WellChild Nurse Rachel Gregory told Harry: ‘There are lots of issues around Personal Protective Equipment (PPE).

‘The guidelines come out, but often the supply seems to be lacking or slow to be fulfilled. If we can get that sorted then there can be an element of reassurance for families and carers.’

Leanne Cooper from Lincoln, whose 13-year-old daughter Sophie has Cerebral palsy, Dystonia, Scoliosis and multiple complex medical needs said: ‘There is a lot of information out there, but not a lot for vulnerable families and certainly not for children with complex medical needs.

‘If we’re in a position where carers can’t come to work because they might be symptomatic, there is no way we would survive when Sophie needs care seven nights a week, seven days a week, twenty-four hours a day.
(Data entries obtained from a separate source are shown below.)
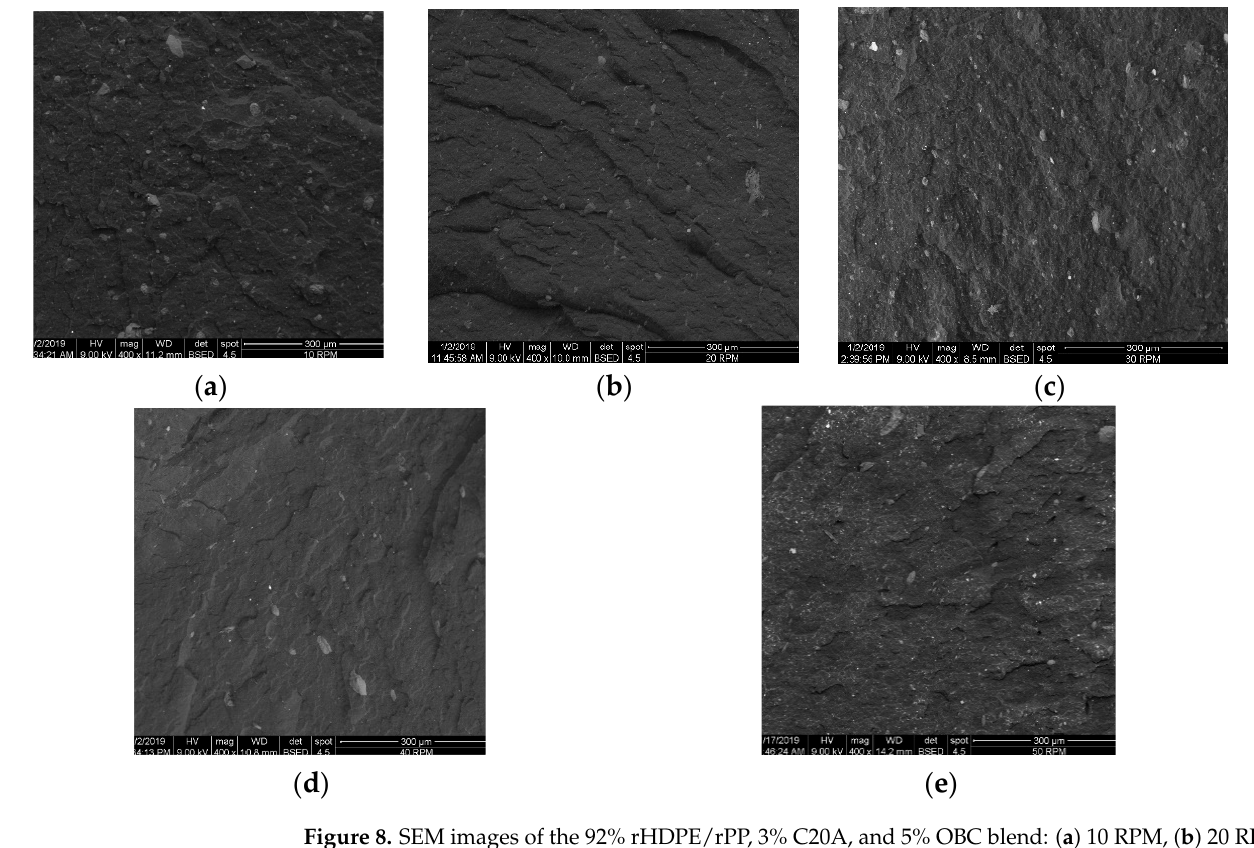
Figure 7. SEM images of the 97% rHDPE/rPP and 3% C20A blend at different screw speeds ( a ) 10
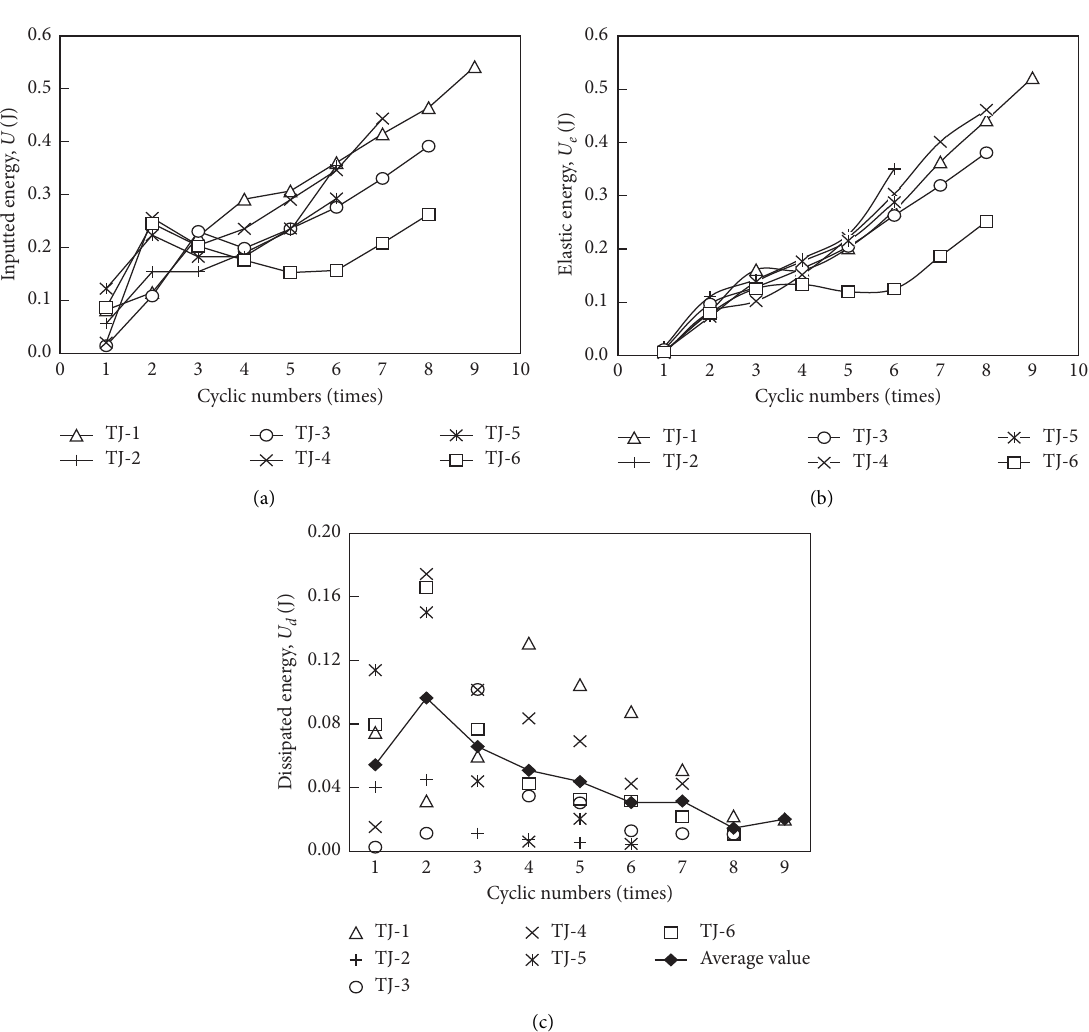
e . (c) Dissipated energy, U d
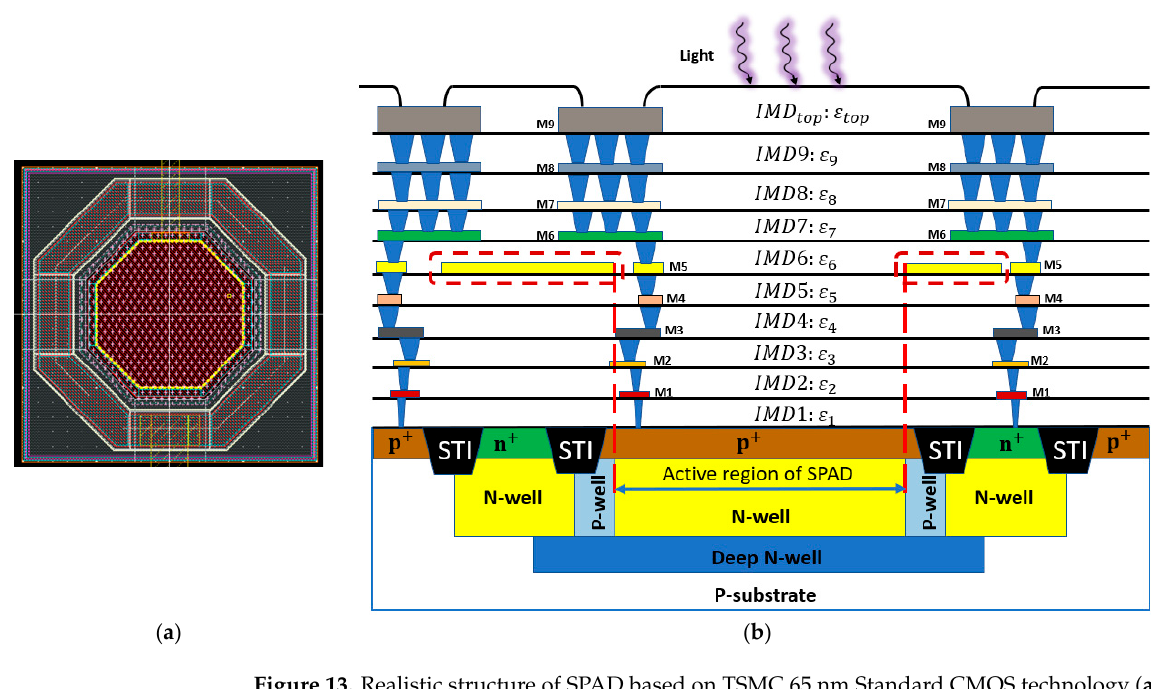
Figure 13. Realistic structure of SPAD based on TSMC 65 nm Standard CMOS technology ( a ) Layout view (top view) ( b ) Cross-sectional view of the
It is terrifying.’

Harry was told how some families were struggling to be recognised on ‘vulnerable’ lists, causing difficulties in accessing supplies, from food to PPE.

The Duke, who has been Patron of WellChild for more than 10 years, asked about how the charity, which is totally reliant on voluntary funding, was coping following income lost through the cancellation, or postponement of key fundraising events and activities.

WellChild CEO Colin Dyer said: ‘On the one hand, WellChild and lots of other charities are in the middle of trying to adapt to help the very people we are here to help, but on the other hand we are in survival mode.

‘We are trying to make sure that we can access as much funding as we can so that on the other side of this, we are still here, because families will need us more than ever.’